BEGIN Dataset excerpts

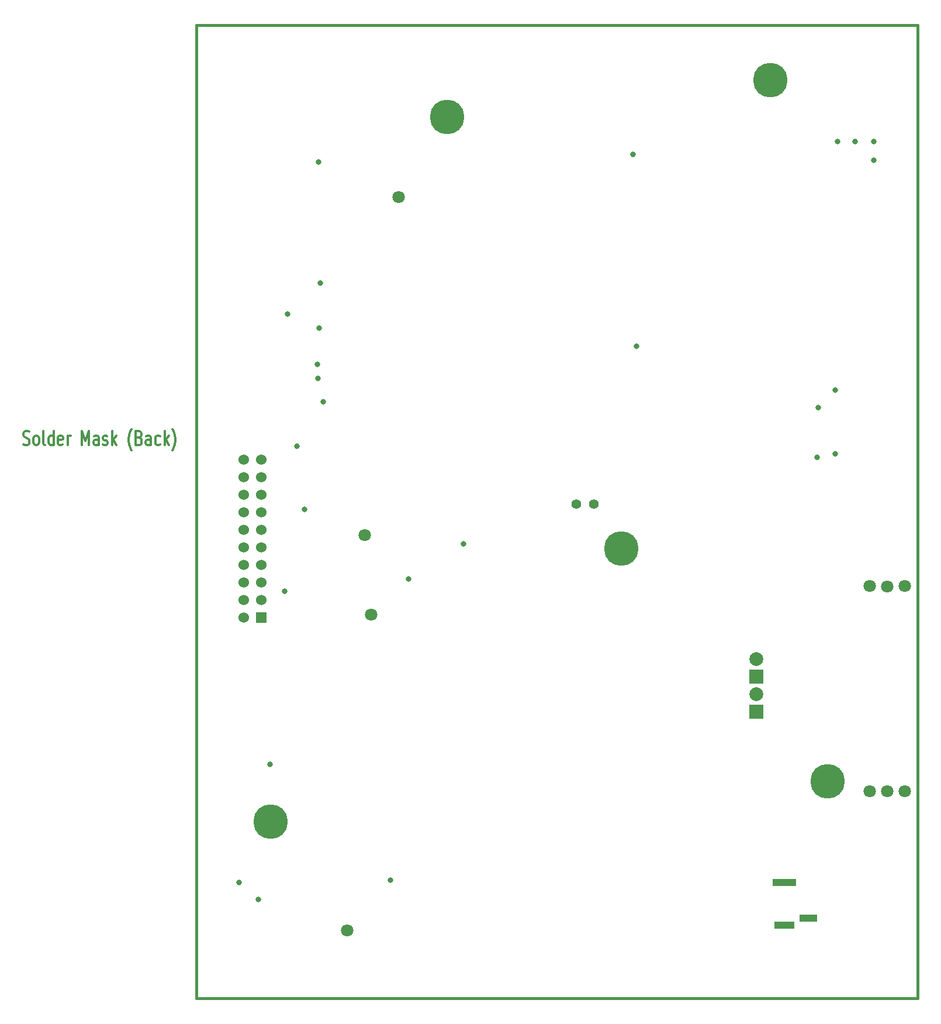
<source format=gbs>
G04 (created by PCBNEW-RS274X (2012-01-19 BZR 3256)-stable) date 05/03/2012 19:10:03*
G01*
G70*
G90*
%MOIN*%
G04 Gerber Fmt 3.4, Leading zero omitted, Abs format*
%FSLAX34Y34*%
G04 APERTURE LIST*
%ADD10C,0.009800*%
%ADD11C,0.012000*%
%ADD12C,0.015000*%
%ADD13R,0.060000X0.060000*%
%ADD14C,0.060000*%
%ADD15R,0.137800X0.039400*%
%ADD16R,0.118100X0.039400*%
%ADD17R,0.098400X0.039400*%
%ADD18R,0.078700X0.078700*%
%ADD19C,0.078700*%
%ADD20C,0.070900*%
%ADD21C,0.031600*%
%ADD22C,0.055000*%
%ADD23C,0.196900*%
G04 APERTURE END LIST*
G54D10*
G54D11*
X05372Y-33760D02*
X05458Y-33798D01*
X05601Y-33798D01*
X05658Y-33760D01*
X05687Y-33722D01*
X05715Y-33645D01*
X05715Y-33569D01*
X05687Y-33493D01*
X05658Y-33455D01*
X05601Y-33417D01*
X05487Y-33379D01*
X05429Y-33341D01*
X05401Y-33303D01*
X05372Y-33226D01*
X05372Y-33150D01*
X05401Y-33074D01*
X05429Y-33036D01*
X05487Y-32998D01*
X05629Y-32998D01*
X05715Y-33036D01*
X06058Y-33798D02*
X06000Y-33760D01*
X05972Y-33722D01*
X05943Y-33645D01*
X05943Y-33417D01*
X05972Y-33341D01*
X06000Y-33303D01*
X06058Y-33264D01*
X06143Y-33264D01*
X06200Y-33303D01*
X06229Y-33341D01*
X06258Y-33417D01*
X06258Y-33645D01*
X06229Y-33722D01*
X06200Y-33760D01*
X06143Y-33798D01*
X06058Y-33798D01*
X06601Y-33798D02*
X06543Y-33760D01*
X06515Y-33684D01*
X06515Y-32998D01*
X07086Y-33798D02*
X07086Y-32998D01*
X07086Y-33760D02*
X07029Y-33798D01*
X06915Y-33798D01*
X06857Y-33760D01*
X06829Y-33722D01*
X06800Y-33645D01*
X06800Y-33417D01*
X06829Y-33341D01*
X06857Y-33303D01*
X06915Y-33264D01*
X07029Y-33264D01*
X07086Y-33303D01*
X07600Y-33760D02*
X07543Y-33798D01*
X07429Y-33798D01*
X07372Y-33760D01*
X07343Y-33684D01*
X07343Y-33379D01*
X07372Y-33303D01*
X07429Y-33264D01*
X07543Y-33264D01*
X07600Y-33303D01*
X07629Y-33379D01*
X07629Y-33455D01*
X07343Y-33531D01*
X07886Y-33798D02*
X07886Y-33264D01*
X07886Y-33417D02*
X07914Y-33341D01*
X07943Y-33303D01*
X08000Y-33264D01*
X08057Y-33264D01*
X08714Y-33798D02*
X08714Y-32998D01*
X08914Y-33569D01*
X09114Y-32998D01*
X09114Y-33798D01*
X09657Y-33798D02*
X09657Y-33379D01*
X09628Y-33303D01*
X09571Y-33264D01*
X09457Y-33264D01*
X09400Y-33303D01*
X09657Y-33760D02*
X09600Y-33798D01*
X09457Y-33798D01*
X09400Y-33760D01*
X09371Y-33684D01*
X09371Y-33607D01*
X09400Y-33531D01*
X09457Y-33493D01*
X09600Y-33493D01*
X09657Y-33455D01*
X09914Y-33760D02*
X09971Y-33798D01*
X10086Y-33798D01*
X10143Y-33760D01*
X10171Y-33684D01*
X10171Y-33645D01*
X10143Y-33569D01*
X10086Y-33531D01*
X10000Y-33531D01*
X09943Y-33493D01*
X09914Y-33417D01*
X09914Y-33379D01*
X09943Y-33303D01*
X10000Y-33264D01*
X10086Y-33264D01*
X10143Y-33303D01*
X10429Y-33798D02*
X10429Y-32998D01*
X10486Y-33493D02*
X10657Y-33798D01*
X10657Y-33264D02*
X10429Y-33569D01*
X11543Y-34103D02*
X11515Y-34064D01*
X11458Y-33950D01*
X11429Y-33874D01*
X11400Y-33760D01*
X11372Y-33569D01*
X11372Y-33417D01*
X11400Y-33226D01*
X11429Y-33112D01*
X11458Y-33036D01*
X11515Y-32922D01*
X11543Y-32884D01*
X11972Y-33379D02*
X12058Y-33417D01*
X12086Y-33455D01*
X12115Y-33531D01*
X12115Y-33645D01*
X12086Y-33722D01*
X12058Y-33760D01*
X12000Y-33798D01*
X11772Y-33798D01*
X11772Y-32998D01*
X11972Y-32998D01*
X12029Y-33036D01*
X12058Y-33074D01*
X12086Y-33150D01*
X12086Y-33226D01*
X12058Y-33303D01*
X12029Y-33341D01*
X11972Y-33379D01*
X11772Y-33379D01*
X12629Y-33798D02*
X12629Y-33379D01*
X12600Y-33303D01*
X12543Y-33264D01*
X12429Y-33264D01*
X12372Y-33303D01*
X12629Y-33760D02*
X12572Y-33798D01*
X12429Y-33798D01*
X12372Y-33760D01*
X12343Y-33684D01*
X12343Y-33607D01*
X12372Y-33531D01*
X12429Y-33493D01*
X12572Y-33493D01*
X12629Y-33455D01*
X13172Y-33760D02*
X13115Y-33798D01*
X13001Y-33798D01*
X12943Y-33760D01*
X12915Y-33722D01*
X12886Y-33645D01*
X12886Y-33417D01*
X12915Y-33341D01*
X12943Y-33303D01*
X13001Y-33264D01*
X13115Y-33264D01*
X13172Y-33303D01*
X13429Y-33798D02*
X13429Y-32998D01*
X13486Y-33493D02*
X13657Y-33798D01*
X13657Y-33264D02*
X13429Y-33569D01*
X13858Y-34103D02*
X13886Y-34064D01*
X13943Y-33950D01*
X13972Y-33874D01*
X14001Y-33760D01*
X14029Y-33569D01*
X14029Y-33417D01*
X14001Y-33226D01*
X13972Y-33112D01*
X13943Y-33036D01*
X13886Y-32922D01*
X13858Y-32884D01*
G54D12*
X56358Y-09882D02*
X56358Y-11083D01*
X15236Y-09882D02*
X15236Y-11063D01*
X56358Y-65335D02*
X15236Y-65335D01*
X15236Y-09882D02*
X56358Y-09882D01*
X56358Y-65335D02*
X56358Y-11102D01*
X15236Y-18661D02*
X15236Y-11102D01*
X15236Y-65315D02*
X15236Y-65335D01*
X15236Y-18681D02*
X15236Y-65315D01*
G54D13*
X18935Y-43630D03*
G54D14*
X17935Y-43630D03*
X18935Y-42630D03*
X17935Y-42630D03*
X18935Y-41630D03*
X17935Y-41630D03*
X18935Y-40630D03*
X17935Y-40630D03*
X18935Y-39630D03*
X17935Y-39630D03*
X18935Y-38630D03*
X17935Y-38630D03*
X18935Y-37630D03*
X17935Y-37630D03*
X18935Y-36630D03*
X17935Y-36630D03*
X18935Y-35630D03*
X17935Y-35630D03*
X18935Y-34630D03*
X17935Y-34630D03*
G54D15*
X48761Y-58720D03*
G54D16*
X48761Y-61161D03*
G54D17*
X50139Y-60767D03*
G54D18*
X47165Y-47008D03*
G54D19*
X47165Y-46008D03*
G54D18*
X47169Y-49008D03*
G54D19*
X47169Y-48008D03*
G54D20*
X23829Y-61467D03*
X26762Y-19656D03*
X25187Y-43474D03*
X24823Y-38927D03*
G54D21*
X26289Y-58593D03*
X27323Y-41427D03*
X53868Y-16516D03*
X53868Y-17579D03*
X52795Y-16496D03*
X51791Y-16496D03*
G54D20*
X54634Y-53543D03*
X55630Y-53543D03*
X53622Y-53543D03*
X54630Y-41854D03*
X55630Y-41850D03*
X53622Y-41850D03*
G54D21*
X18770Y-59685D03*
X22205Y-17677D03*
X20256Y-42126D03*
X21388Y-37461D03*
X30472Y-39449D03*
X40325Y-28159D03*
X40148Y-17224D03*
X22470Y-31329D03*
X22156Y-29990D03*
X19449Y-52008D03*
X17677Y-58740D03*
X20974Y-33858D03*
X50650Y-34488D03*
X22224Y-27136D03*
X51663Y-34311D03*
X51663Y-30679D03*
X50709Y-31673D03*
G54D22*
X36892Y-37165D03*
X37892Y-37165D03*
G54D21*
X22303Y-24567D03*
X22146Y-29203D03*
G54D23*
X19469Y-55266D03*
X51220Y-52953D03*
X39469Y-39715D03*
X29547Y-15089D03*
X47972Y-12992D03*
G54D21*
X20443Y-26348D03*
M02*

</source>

END Dataset excerpts
BEGIN Dataset excerpts

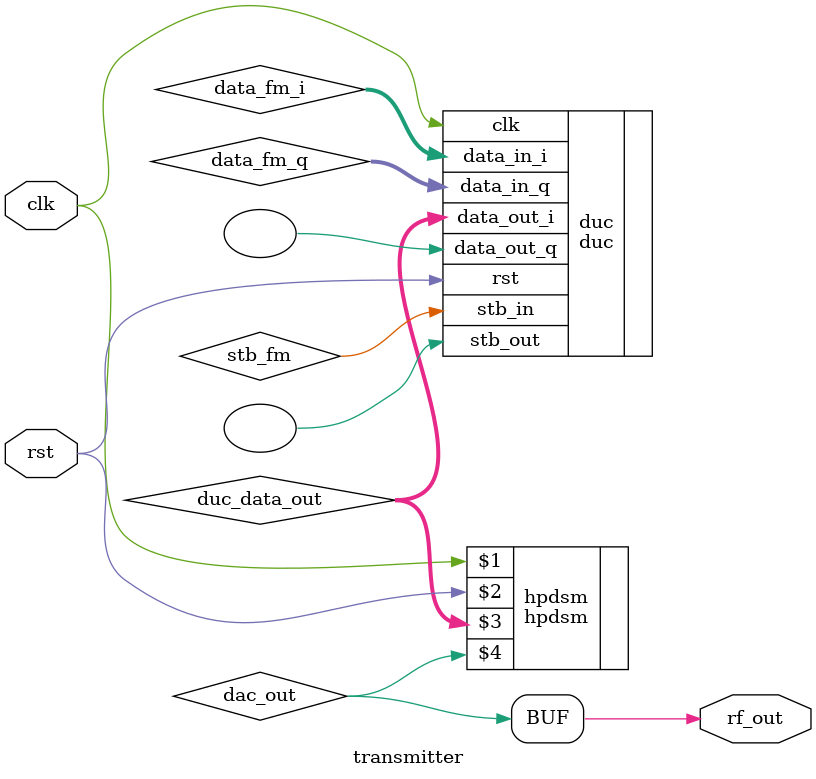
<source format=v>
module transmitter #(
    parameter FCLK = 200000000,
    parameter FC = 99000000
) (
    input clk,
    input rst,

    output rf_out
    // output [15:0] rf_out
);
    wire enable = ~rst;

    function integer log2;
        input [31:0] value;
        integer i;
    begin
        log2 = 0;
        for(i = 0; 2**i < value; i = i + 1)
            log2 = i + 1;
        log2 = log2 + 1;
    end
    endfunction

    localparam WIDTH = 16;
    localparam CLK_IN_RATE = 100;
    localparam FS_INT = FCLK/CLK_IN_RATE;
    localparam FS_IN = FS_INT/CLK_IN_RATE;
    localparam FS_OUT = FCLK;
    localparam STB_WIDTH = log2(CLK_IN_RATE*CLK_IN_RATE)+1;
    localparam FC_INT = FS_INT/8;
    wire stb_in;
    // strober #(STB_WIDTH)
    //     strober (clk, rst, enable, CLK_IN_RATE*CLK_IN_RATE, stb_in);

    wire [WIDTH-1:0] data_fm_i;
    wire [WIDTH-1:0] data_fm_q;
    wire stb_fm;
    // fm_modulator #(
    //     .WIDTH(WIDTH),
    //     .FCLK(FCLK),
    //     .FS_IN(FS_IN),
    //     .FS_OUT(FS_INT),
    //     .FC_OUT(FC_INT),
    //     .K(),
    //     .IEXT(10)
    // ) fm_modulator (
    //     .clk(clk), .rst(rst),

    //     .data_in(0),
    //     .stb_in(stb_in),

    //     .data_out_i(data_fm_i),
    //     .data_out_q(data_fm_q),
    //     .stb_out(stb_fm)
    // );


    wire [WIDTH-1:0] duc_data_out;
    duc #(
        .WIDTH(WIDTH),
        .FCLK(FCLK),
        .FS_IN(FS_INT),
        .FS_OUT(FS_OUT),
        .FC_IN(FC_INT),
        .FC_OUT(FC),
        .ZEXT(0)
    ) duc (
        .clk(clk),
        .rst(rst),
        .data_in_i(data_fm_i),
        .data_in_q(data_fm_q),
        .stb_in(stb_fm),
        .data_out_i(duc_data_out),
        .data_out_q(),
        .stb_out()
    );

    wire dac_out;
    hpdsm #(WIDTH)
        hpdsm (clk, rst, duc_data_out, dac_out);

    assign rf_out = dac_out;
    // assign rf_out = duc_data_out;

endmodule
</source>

END Dataset excerpts

Print, from the entries above, the line with "<source format=gbs>", the line with "X06200Y-33303D01*" and all lines between them, exactly and with nothing else.

<source format=gbs>
G04 (created by PCBNEW-RS274X (2012-01-19 BZR 3256)-stable) date 05/03/2012 19:10:03*
G01*
G70*
G90*
%MOIN*%
G04 Gerber Fmt 3.4, Leading zero omitted, Abs format*
%FSLAX34Y34*%
G04 APERTURE LIST*
%ADD10C,0.009800*%
%ADD11C,0.012000*%
%ADD12C,0.015000*%
%ADD13R,0.060000X0.060000*%
%ADD14C,0.060000*%
%ADD15R,0.137800X0.039400*%
%ADD16R,0.118100X0.039400*%
%ADD17R,0.098400X0.039400*%
%ADD18R,0.078700X0.078700*%
%ADD19C,0.078700*%
%ADD20C,0.070900*%
%ADD21C,0.031600*%
%ADD22C,0.055000*%
%ADD23C,0.196900*%
G04 APERTURE END LIST*
G54D10*
G54D11*
X05372Y-33760D02*
X05458Y-33798D01*
X05601Y-33798D01*
X05658Y-33760D01*
X05687Y-33722D01*
X05715Y-33645D01*
X05715Y-33569D01*
X05687Y-33493D01*
X05658Y-33455D01*
X05601Y-33417D01*
X05487Y-33379D01*
X05429Y-33341D01*
X05401Y-33303D01*
X05372Y-33226D01*
X05372Y-33150D01*
X05401Y-33074D01*
X05429Y-33036D01*
X05487Y-32998D01*
X05629Y-32998D01*
X05715Y-33036D01*
X06058Y-33798D02*
X06000Y-33760D01*
X05972Y-33722D01*
X05943Y-33645D01*
X05943Y-33417D01*
X05972Y-33341D01*
X06000Y-33303D01*
X06058Y-33264D01*
X06143Y-33264D01*
X06200Y-33303D01*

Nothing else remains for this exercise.